Foglietto alla mano chiesi aiuto ad alcuni passanti e finalmente riuscii a ritrovare la strada di casa.

Durante le tre settimane di permanenza la scuola aveva organizzato anche alcune gite in città e nei dintorni ed in una di questi ci portarono a visitare degli scavi archeologici in cui lavorava un gruppo di studenti che aveva deciso di passare le proprie vacanze in un modo originale ma estremamente utile e interessante.

Anche se all’inizio i giorni sembravano non passare mai, piano piano mi sono abituato a questa nuova vita e arrivò così il giorno della partenza.

Contrariamente al viaggio di andata in aereo, il viaggio di ritorno fu tutto su treno. Sono salito sul treno a Londra e arrivati allo stretto di Dover il treno fu fatto salire sulla nave che lo depositò, dopo la breve traghettata, nel suolo francese. Da li il treno proseguì fino a Milano dove presi un pullman che mi portò direttamente a casa mia.

Volendo fare adesso, dopo 50 anni, un bilancio di questa esperienza, direi che è stata più che positiva e vorrei tentare di sottolineane i motivi e gli insegnamenti che ne derivano.

Grazie a questa vacanza studio ho potuto migliore la mia conoscenza della lingua inglese. Mi sono aperto alla visione di una città che per me all’epoca appariva enorme e caotica. Mi sono arricchito dei contatti umani della famiglia che mi ha ospitato (per me era e forse lo è ancora adesso, una cosa difficile ospitare nella propria casa un estraneo quindi tanto di cappello a chi lo ha fatto e continua a farlo).

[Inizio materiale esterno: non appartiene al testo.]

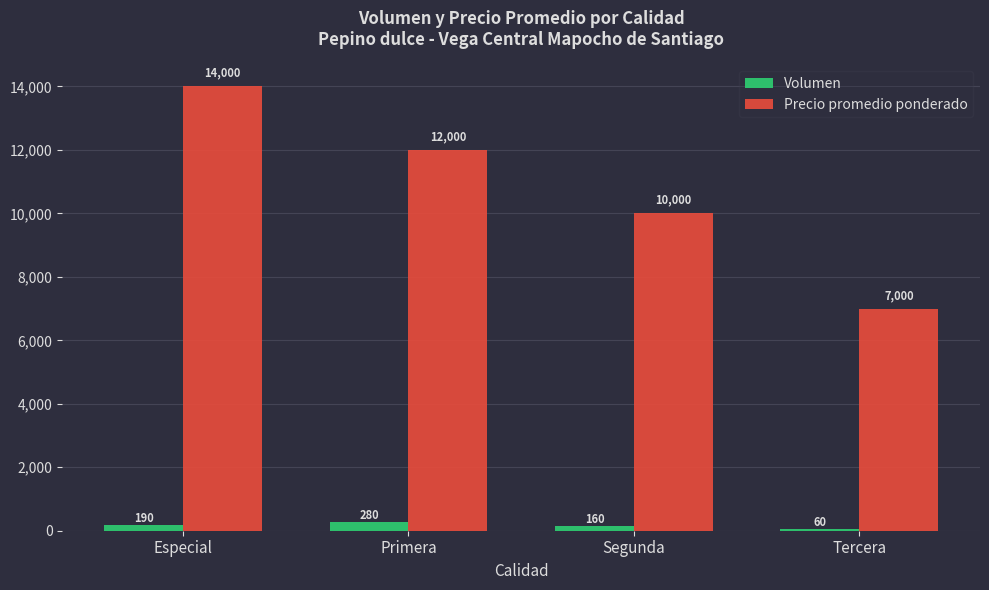

Reading right to left, transcribe all the data shown in this chart.

Volumen: 60	160	280	190
Precio promedio ponderado: 7000	10000	12000	14000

Mi sono arricchito dei contatti con altri ragazzi che come me hanno deciso, chi in vacanza studio o chi in vacanza lavoro, di fare delle ferie insolite ma più utili e interessanti.

Inoltre, come credo spesso capiti quando si sta fuori dalla propria casa e dal proprio paese per un po’ di tempo, al ritorno ho apprezzato maggiormente il mio ambiente familiare e tutto il contesto in cui vivevo.

Infine, facendo riferimento al concorso che ha permesso questa esperienza, mi viene da dire che bisogna sempre tentare, sempre osare perché a volte, anche gli obiettivi che sembrano impossibili, si possono raggiungere.

Con queste considerazioni vi saluto e vi do appuntamento alla prossima letterina.